Navel Gazing | Matthew 16:21-28
We in the west have become a society of navel gazers. We gaze at our devices, our televisions, our phones. The world is something that happens on a tiny screen in our hands. We respond to small images of tragedy with tweets, and we post edgy comments on Facebook. If we are particularly moved, we send money, usually online.
We do not touch one another. We do not see one another.
Matthew tells us that Peter didn’t see the plan. He didn’t see how what Jesus was telling them could possibly be good. How could yielding ever be the best response? How could it be that God should choose to suffer? What could possibly be gained?
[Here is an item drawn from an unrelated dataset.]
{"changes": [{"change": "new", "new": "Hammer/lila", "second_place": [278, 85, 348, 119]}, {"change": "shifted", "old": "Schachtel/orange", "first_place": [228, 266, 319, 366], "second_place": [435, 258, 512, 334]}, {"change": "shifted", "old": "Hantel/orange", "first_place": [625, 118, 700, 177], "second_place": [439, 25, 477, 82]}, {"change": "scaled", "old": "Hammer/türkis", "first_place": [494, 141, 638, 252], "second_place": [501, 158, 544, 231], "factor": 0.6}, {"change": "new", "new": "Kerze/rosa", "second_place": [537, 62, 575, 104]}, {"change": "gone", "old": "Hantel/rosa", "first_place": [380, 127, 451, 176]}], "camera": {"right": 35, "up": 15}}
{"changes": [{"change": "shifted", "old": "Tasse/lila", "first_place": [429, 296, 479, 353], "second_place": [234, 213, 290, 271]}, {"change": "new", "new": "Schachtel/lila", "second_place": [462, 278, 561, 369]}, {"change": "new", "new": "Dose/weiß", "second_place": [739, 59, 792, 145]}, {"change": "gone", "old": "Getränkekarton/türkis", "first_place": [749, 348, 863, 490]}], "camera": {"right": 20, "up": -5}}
On the other hand, Jesus mysteriously claimed that some who saw him that day would live to see the Son of Man coming in his kingdom. It must have sounded encouraging, but what did he mean?
The answer may be in the next verses—the utterly odd mountaintop story of Jesus being transformed. That must have been something to see. What is more, the resurrection itself was the headline kingdom of God event.
Nevertheless, Jesus wasn’t talking about the future. He was talking about the present, how we live our lives now.
The idea that we might lose something by holding onto it too tightly is old, but some old ideas are true. If our lives are only about ourselves, then we have lost them. If our wisdom is so small that it extends only to gaining wealth, then we are poor indeed.
We are in this world, just as Jesus was in this world, and Peter, and those other dimwitted followers. We remember them as extraordinary people, but they don’t appear that way in the gospel stories. How we live our lives depends on how we set our minds. If we think on ordinary things, we live ordinary lives. If we focus on the extraordinary, then our lives will also be extraordinary.
The truth is that life is always extraordinary. We just need to look up and pay attention.